« L’Algérie, mon beau pays, Je t’aimerai jusqu’à la mort, Loin de toi, moi je vieillis, Rien n’empêche que je t’adore, Avec tes sites ensoleillés, Tes montagnes et tes décors, Jamais je ne t’oublierais, Quelque soit mon triste sort », L’Algérie, mon beau pays, Slimane Azem.

Des yeux noirs entourés de khôl, de longs cheveux argentés, masqués par du henné et un foulard à fleurs. C’est ainsi que l’on découvre Messaouda Dendoune, une Yemma emblématique de ces femmes de l’Algérie rurale, qui ont traversé la Méditerranée, une vieille dame à la personnalité attachante arrivée en France il y a plus de 60 ans. Nadir Dendoune, accompagné d’une vieille caméra à cassette, rend hommage à ces oubliées de l’Histoire qui ont tout abandonné pour suivre leur mari en France. Car il y a plus inconnu que l’immigré, il y a sa femme.
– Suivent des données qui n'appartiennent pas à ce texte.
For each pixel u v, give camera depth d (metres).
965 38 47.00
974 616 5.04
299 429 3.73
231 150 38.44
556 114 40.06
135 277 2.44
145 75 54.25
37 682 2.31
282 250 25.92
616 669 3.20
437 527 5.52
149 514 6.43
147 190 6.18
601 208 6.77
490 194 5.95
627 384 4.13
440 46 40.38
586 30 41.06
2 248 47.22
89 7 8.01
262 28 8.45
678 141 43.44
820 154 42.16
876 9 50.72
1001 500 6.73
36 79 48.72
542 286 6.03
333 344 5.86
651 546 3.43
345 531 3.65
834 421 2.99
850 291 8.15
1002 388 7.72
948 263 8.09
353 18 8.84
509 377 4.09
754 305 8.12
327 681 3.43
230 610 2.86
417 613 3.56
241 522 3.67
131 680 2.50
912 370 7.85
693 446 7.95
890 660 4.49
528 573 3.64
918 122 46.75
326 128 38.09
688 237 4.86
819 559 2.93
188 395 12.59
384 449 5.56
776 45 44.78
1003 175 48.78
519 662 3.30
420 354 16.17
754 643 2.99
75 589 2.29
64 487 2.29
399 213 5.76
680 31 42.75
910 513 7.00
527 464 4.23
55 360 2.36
Des Figues en avril n’est pas un film mais une invitation. Messaouda nous ouvre la porte de son F2 situé dans une cité de l’Ile Saint Denis. Elle nous y prépare le café avec sa vieille cafetière moka. On regarde dans sa petite télévision l’émission « Les Douze coups de midi ». On contemple avec tendresse les photos de famille décorant le couloir au papier peint beige. On la suit dans son quotidien qui semble bien réglé : marché, cuisine, vaisselle, nettoyage du sol (« une fois par semaine mais avant, quand il y avait les enfants, c’était une fois par jour »). En la regardant, je ne peux m’empêcher de penser à ma grand-mère. Si la mienne ne vient pas de Kabylie, ne porte pas de khôl et n’a pas les cheveux aussi longs, elle a en commun avec Messaouda tous ces gestes et ces paroles que les filles et fils d’immigrés ne connaissent que trop bien. Mima va au marché tous les mardis, elle cache ses cheveux blancs avec du henné et regarde les séries turques mal doublées sur 2M ou Al Jazeera. Et enfin, comme Messaouda, elle a quitté sa terre natale pour suivre mon grand-père en France.
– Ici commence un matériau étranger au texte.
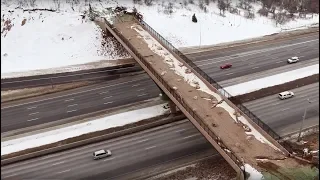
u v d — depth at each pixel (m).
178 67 57.31
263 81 69.88
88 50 79.69
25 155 49.25
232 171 47.19
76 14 86.38
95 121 57.06
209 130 42.56
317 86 68.56
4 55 75.25
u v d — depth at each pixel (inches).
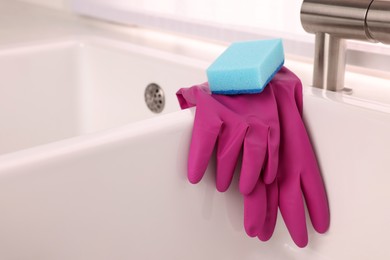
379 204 29.4
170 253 30.4
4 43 43.6
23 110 43.2
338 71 32.0
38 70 43.4
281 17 37.3
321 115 30.7
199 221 31.2
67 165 26.3
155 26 44.5
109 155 27.4
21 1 58.8
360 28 29.7
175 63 38.7
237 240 33.0
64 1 53.8
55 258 26.5
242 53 30.9
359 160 29.7
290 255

Ce récit d’exil, ces histoires de déracinement se perdent à travers les générations. Des Figues en avril constitue à mes yeux un véritable travail de mémoire. Il me rappelle que si je suis ici en train d’écrire ces quelques lignes en français, c’est parce que mes grands-parents ont décidé de tout laisser derrière eux pour offrir à leurs enfants une nouvelle vie.

Azzedine MAROUF


Je suis Kabyle et très fière de l’être. Cette identité heureuse, je l’ai ressentie dans tout mon être, dans chaque particule de mon corps en regardant Messaouda Dendoune nous raconter sa vie. Le cœur serré, je buvais les paroles de cette dame de 82 ans nous rapporter dans sa langue maternelle, dans ma langue maternelle, ses souvenirs. Dans son intimité, ses habitudes du quotidien, ses mimiques, son récit nostalgique, j’y ai vu ma grand-mère et ma mère. Dans son visage marqué par la vie, ses petits yeux plein de malice, sa solitude et ses chants, j’y ai retrouvé toute la sagesse des femmes kabyles, qui ont vécu, beaucoup vécu.

J’ai pleuré, oui, on n’y échappe pas. J’ai pleuré en pensant à toute l’admiration que je porte aux femmes de ma famille, leur courage, celui d’avoir porté les leurs, d’avoir accompagné leur mari et élevé leurs enfants. Comme le dit cette « fille de la montagne », on n’abandonne jamais quelqu’un chez nous, « c’est la honte ». Malgré son âge avancé, Messaouda continue d’être la béquille de son mari.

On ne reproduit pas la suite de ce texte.